CVE-2020-28600: 
NixOS vulnerability analysis and mitigation

CVE-2020-28600 is an out-of-bounds write vulnerability discovered in the importstl.cc:importstl() functionality of Openscad version openscad-2020.12-RC2. The vulnerability was discovered by Lilith of Cisco Talos and publicly disclosed on February 23, 2021, following vendor notification on January 11, 2021 (Talos).

The vulnerability exists in the STL file import functionality of OpenSCAD, specifically in the importstl() function. When processing vertex coordinates in STL files, if a vertex coordinate raises an error from boost::lexicalcast, the code sets an index variable 'i' to 10, which later leads to an out-of-bounds write to vdata[10][v]. This can result in overwriting a pointer inside a boost::sharedptr, allowing controlled manipulation during the sharedptr's destructor.
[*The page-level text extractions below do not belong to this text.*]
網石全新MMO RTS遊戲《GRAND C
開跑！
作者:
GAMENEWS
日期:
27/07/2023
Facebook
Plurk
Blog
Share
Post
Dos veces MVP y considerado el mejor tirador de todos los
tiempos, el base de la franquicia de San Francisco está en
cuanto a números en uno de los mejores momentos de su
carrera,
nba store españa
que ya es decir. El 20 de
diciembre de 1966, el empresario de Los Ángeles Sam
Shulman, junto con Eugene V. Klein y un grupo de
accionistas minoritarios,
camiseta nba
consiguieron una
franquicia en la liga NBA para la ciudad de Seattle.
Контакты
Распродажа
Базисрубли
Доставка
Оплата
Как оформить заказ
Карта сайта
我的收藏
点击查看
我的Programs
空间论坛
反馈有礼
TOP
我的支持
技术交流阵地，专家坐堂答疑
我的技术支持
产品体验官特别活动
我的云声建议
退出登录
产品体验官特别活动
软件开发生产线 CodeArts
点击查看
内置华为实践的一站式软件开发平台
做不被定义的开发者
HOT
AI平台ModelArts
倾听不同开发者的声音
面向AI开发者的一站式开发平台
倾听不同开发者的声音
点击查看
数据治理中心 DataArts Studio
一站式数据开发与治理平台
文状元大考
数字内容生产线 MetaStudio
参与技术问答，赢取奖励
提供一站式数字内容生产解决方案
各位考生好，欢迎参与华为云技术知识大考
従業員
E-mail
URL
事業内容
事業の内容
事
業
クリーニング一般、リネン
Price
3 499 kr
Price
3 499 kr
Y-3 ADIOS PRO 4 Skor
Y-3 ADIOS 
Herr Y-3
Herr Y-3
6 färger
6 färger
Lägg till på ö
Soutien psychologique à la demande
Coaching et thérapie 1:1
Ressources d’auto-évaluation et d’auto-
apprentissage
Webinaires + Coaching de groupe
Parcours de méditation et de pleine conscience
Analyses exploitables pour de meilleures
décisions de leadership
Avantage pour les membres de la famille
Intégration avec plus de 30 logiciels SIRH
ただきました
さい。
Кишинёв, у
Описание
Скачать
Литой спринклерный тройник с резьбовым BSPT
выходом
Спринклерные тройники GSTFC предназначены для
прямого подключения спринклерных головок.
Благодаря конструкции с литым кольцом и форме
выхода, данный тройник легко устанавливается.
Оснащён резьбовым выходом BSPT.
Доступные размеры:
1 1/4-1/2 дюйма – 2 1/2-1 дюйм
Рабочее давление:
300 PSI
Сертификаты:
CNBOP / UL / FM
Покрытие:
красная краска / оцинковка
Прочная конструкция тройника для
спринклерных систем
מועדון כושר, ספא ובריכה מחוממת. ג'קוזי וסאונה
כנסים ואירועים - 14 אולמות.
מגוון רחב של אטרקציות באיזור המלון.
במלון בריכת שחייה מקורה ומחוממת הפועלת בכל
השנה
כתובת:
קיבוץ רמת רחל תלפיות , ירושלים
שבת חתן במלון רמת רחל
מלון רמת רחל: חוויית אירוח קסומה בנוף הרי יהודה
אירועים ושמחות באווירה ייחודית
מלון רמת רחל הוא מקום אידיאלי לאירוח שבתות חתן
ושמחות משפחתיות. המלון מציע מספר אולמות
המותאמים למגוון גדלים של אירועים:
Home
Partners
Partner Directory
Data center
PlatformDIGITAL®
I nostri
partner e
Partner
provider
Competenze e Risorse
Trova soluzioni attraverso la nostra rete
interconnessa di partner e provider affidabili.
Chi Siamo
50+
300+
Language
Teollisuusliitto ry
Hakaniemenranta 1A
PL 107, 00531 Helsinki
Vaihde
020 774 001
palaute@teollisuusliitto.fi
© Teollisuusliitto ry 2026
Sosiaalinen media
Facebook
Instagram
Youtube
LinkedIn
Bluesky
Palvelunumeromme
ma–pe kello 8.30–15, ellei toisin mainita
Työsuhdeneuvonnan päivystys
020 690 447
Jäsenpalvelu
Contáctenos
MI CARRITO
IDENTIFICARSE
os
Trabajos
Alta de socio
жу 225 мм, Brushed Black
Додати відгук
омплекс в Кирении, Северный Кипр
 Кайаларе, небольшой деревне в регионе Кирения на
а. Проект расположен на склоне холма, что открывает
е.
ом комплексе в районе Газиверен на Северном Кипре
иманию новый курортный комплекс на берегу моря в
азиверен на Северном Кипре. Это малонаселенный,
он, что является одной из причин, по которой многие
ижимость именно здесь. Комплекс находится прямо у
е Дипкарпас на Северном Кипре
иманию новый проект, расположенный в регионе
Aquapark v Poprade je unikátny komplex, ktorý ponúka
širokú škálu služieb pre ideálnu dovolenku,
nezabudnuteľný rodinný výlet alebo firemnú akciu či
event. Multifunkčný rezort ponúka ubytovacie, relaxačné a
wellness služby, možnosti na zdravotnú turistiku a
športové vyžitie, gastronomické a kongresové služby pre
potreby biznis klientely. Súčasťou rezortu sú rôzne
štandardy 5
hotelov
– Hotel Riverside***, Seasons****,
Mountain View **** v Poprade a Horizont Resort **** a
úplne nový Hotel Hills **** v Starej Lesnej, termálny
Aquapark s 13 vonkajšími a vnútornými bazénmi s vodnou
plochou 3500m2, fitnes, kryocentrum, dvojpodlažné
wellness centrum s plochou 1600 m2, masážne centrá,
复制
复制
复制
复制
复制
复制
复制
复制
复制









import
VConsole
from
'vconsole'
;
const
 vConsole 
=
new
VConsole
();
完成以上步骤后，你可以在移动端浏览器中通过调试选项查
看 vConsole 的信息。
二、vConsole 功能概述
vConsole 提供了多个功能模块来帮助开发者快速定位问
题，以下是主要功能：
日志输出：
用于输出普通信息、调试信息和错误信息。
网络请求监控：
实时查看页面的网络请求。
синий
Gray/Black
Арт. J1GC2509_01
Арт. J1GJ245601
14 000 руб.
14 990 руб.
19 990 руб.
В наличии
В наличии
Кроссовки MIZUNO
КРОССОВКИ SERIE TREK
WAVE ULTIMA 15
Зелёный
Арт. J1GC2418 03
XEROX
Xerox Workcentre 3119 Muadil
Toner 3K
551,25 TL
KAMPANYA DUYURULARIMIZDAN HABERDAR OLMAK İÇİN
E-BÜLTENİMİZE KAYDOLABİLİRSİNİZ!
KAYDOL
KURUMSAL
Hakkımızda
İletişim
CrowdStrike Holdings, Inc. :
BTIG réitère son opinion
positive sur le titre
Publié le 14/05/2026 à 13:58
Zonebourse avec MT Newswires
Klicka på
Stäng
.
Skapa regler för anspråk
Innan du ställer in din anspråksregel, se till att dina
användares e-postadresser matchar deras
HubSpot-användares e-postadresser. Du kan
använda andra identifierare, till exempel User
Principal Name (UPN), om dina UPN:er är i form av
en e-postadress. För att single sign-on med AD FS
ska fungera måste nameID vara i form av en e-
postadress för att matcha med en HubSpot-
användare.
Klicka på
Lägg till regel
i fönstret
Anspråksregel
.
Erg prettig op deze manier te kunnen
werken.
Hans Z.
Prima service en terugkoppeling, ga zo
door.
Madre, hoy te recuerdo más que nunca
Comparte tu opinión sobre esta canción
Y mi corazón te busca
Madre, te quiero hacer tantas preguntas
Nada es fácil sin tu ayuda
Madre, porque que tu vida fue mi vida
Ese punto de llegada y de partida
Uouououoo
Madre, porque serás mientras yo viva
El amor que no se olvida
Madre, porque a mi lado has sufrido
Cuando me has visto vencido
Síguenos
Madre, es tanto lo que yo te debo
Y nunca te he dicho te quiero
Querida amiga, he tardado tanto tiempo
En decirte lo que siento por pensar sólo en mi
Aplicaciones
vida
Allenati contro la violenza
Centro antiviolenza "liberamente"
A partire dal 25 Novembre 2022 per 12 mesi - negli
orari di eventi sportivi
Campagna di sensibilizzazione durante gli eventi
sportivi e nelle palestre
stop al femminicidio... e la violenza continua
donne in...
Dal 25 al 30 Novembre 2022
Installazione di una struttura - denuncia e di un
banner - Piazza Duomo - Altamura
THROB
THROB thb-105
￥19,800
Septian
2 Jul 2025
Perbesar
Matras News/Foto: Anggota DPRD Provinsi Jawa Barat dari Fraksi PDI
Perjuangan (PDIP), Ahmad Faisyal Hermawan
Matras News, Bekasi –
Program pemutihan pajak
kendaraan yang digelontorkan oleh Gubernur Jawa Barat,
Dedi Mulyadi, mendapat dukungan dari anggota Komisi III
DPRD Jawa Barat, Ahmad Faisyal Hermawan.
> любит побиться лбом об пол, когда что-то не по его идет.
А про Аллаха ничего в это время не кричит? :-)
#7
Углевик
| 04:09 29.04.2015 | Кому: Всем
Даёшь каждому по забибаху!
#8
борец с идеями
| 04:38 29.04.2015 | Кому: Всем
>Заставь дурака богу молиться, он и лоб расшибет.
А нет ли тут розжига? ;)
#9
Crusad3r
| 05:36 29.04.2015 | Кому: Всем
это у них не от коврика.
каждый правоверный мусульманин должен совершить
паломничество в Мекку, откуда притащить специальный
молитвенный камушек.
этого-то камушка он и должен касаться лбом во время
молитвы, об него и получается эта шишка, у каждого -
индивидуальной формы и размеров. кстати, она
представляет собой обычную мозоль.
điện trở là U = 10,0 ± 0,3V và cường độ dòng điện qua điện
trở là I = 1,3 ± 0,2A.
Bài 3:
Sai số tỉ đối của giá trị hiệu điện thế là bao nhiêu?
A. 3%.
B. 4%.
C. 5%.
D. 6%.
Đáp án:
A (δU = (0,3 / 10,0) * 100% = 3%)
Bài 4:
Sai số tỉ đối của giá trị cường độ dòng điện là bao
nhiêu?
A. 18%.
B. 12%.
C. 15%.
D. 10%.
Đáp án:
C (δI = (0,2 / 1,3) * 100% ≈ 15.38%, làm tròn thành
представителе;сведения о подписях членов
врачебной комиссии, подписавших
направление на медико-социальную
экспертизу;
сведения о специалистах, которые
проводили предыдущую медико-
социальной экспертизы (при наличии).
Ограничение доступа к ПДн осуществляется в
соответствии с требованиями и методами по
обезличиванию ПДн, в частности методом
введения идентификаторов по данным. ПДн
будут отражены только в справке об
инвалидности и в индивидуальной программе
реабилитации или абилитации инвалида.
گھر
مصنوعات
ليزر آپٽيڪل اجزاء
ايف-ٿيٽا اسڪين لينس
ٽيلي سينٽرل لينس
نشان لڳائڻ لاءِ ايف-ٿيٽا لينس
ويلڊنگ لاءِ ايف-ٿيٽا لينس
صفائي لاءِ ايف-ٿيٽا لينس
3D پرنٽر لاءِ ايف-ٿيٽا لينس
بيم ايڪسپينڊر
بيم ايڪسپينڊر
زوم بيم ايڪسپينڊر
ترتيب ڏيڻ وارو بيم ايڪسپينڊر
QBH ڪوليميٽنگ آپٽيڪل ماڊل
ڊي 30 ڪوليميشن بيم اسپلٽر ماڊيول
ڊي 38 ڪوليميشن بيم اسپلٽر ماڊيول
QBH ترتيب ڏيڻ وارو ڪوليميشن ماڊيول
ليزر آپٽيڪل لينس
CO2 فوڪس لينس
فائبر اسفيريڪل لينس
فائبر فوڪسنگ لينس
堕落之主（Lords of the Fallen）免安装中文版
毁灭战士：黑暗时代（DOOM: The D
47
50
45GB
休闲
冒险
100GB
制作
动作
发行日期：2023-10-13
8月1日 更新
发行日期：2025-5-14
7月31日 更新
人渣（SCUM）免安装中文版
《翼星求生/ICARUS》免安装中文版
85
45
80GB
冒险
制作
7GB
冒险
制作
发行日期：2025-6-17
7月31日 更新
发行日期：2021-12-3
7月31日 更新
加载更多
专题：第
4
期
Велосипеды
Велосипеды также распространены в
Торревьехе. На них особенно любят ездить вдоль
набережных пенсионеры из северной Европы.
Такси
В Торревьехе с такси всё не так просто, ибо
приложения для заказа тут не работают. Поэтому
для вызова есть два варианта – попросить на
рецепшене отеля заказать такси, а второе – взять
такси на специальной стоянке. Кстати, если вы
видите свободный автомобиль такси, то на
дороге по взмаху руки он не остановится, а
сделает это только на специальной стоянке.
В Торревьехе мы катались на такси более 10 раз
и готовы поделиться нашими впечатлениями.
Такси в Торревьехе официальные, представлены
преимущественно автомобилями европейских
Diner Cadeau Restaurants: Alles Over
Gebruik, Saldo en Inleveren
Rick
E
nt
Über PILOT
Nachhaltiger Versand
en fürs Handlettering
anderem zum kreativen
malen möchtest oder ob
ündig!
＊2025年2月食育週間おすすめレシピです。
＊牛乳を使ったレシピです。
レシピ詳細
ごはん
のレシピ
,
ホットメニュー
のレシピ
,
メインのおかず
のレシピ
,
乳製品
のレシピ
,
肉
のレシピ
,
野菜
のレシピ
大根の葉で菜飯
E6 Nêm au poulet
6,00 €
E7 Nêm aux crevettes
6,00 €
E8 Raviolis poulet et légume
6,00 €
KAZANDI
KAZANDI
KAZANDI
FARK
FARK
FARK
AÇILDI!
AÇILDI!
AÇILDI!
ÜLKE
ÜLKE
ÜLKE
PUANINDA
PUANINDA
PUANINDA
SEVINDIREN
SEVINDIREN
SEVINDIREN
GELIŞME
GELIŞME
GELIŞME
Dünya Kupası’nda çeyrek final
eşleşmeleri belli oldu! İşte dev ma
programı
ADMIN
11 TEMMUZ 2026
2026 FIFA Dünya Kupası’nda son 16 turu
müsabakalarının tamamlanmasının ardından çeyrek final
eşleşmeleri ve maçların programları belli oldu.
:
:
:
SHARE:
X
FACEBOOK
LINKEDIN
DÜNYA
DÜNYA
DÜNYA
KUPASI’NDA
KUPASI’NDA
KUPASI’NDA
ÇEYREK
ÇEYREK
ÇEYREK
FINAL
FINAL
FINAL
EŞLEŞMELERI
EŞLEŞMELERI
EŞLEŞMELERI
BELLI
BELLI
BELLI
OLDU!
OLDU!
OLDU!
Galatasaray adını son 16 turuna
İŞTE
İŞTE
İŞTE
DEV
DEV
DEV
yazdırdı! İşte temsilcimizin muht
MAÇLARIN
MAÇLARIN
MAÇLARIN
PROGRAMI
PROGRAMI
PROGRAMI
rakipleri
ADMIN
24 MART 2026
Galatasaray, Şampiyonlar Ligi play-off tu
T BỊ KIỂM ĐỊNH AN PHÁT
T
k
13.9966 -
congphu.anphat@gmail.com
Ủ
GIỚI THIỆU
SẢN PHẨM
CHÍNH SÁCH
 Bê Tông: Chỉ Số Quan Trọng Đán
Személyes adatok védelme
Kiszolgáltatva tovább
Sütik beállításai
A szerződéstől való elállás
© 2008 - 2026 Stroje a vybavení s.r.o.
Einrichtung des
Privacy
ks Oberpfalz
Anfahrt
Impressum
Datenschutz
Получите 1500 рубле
The vulnerability has been assigned a CVSS v3.0 score of 8.8 (HIGH) with vector: CVSS:3.0/AV:N/AC:L/PR:N/UI:R/S:U/C:H/I:H/A:H (Talos).

The vulnerability can lead to arbitrary code execution when a specially crafted STL file is loaded into OpenSCAD. This occurs when a user either loads or writes an OpenSCAD script that references the malicious STL file (Debian).

The vulnerability was addressed in subsequent versions of OpenSCAD. Users should update to a patched version of the software. The fix was also backported to various Linux distributions, including Debian 10 (Buster) (Debian).